Per-Erik Larsson, the project manager designated by the council of the County of Västernorrland, decided to design and operate the energy center. In 2000, the main objective was to avoid dangerous ozone refrigerants, reduce electricity consumption and capture winter snow, mainly collected on roads, roofs and parking lots. When the snow melts, it circulates in the pipes. The design is quite simple: before the water reaches the hospital pipes, it is filtered and crossed by heat exchangers. Heat exchangers have a capacity of 3 MW and transfer the heat of the hospital to melted snow. The hospital water is cooled from 12 to 7 degrees Celsius. The heated cold wearer is then returned to the snow warehouse to melt more snow, which is then pumped towards the heat exchangers and the hospital, in order to continue the cooling. After installing the snow cooling system, the hospital reduced its electricity consumption linked to the cooling of more than 90 %. This long -term solution has a minimum lifespan of 40 years, which means that the system will be recharged 40 times in 40 winter seasons. The inventors then created the company Snowpower AB which today markets this simple battery technique. The Sundsvall experience is a large -scale application of multiple smaller examples that have been developed using water as a means of energy storage. However, most of the systems used heat (instead of the cold) but as the process works on the basis of a temperature differential, it does not matter that the starting point is ice or hot water. Josef Jenni was the pioneer in 1989 with the first solar house, then in 2005 with a solar tank which contains 205 cubic meters of hot water storing the energy which can be converted into electricity. The city of Heerlen, in the Netherlands, was the first to use hot water in the old and closed coal mine wells. Even if the deep mine provides water to 35 degrees Celsius, it is enough - thanks to a series of thermal exchanges - to meet all heating needs in winter and cooling in summer for 350 houses and a shopping center. Water can retain five times more heat than concrete and therefore constitutes an ideal alternative to replace batteries in large -scale operations.

The opportunity

Each house and each city has an elaborate water storage system.

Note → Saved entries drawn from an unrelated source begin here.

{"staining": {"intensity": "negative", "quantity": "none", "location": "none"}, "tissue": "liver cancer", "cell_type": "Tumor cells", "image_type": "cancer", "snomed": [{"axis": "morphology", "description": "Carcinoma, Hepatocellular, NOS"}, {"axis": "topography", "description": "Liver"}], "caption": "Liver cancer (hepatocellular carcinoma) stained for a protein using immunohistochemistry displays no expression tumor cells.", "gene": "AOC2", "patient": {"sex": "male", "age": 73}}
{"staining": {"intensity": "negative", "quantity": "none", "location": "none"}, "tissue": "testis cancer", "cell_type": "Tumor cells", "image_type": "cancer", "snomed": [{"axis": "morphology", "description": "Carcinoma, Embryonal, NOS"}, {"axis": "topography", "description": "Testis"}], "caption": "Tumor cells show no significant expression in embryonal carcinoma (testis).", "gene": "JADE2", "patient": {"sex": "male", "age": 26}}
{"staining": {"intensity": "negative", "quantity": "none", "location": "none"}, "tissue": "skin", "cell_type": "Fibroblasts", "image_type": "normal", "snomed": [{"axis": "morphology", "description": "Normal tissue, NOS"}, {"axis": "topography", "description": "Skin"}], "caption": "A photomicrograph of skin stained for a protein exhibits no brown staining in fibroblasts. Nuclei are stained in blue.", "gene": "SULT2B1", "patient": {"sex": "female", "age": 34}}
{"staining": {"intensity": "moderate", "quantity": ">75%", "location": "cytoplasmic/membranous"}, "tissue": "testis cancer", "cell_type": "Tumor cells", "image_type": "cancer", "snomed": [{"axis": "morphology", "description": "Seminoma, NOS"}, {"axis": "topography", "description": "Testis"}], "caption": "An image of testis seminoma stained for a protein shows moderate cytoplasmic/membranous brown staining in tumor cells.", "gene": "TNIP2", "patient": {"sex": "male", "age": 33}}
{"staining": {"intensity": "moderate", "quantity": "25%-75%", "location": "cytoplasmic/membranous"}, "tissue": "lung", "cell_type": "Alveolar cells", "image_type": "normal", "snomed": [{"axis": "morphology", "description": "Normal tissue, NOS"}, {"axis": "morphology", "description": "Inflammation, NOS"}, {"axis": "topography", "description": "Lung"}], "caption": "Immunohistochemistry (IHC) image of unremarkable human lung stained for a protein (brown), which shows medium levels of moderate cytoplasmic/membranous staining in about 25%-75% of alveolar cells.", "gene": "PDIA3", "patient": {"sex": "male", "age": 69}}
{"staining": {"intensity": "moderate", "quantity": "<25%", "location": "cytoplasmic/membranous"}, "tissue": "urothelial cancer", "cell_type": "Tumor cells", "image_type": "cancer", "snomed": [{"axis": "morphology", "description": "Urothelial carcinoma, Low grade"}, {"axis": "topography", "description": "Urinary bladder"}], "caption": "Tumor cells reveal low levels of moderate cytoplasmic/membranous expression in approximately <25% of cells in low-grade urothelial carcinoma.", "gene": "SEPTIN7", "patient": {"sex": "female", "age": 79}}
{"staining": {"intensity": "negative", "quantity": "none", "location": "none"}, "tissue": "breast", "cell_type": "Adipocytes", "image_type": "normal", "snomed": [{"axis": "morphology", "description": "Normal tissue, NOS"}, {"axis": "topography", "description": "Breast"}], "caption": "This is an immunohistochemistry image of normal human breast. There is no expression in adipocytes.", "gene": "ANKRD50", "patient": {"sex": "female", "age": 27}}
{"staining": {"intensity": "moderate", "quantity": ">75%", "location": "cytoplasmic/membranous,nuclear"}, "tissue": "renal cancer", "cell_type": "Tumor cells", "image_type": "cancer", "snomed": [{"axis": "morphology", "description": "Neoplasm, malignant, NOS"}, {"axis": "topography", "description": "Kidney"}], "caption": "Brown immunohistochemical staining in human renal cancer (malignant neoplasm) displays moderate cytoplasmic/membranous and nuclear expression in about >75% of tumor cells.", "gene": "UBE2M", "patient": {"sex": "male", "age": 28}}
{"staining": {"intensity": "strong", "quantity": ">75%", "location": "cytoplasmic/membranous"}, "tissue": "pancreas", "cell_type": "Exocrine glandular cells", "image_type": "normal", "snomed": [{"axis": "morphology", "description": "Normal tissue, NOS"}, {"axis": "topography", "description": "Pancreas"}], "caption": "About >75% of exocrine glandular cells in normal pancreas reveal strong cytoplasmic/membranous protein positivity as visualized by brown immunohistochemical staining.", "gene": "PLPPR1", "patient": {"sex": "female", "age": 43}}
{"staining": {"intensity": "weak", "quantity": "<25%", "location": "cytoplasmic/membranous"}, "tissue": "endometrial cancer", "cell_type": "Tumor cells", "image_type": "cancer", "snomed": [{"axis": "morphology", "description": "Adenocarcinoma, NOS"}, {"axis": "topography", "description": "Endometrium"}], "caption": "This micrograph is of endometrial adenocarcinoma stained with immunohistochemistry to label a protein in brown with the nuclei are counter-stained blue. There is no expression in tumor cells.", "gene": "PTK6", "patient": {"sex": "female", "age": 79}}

When we realize that heating and cooling of air and water heating represents 80% of the energy consumption of a traditional house, the true possibility that is available to us not only to opt For renewable energies, but also for the most efficient energy storage system. The cheapest and abundant environment is water. This allows you to take a fresh look at the need for energy storage, since we can heat (or capture cold water) and store it. The first advantage is that hot water eliminates the risk of bacterial contamination. In Spain, hotels must maintain all the water at 90 degrees Celsius in order to combat the proliferation of E. coli, to then be cooled in a shower or a bath at 38-40 degrees and lose more than 50 % of the on-board energy. If we apply the principle of using what we have ", heated water becomes one of the main sources of electricity. Semiconductor heat exchangers need only a temperature differential of 3 degrees to produce electricity, a phenomenon known as "thermoelectricity". The next time you take a shower, think of the waste -fed energy involved in the mixture of hot and cold water. At the same time, think of the potential if all the already built water tanks could become energy storage tanks, transforming a passive service into an active component requiring a new type of intelligent network. This offers so many opportunities for entrepreneurship that it could well define the "water electrician" profession.